◆ TASK TO CARRY OUT
With pictures removed, the data below should be returned exactly.

※

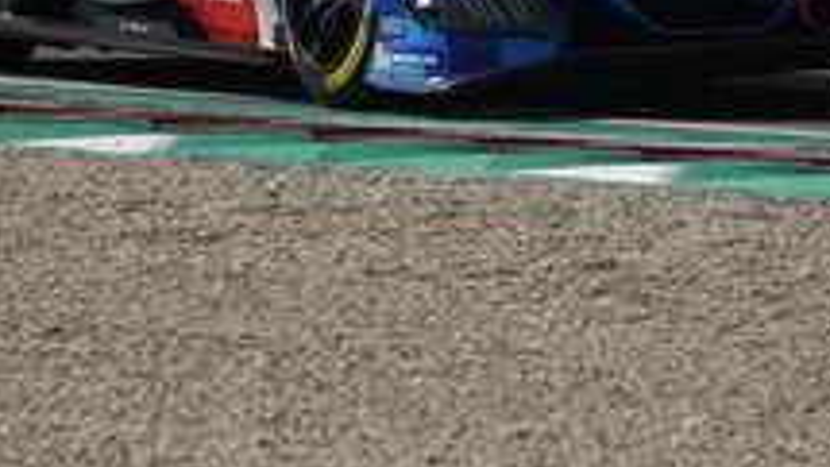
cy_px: -58
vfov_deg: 1.1
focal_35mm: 1095
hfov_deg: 2.0
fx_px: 24102
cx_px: 552
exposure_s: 1/800
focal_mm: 183.43
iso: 100
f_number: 5.6
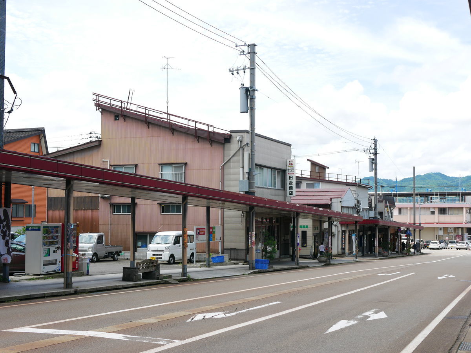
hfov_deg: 38.2
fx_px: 681
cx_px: 236
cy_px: 176
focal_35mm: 50
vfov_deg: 29.1
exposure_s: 1/640
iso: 200
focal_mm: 25
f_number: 4.5
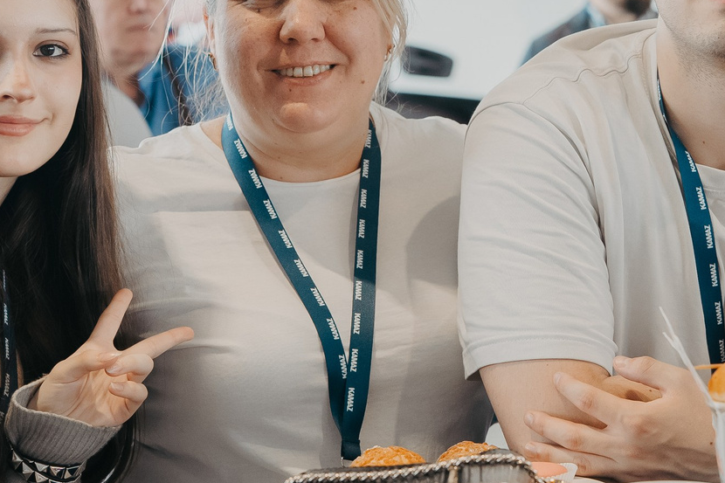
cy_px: 104
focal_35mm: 108
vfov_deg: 12.6
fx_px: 2174
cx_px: 578
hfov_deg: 18.8
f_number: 3.2
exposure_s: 1/125
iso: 500
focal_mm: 35
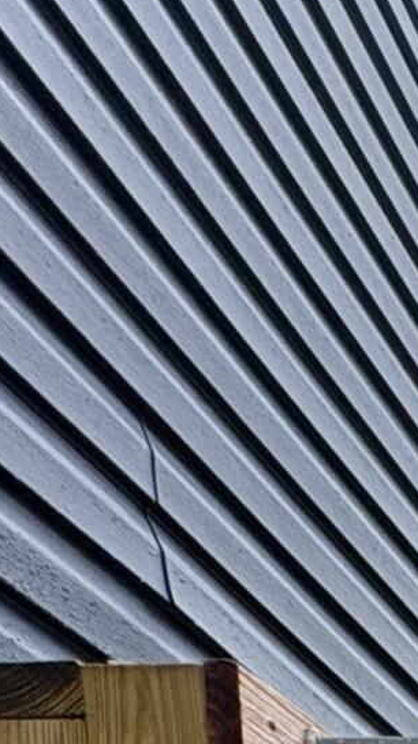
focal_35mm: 84
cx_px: 1149
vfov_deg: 18.3
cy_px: 1428
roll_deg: +1.5
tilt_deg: -5.5
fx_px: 1657
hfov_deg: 10.9
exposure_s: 1/561
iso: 50
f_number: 2.2
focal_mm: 2.22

※

◆ EXERCISE SOLUTION
cy_px: -58
vfov_deg: 1.1
focal_35mm: 1095
hfov_deg: 2.0
fx_px: 24102
cx_px: 552
exposure_s: 1/800
focal_mm: 183.43
iso: 100
f_number: 5.6
hfov_deg: 38.2
fx_px: 681
cx_px: 236
cy_px: 176
focal_35mm: 50
vfov_deg: 29.1
exposure_s: 1/640
iso: 200
focal_mm: 25
f_number: 4.5
cy_px: 104
focal_35mm: 108
vfov_deg: 12.6
fx_px: 2174
cx_px: 578
hfov_deg: 18.8
f_number: 3.2
exposure_s: 1/125
iso: 500
focal_mm: 35
focal_35mm: 84
cx_px: 1149
vfov_deg: 18.3
cy_px: 1428
roll_deg: +1.5
tilt_deg: -5.5
fx_px: 1657
hfov_deg: 10.9
exposure_s: 1/561
iso: 50
f_number: 2.2
focal_mm: 2.22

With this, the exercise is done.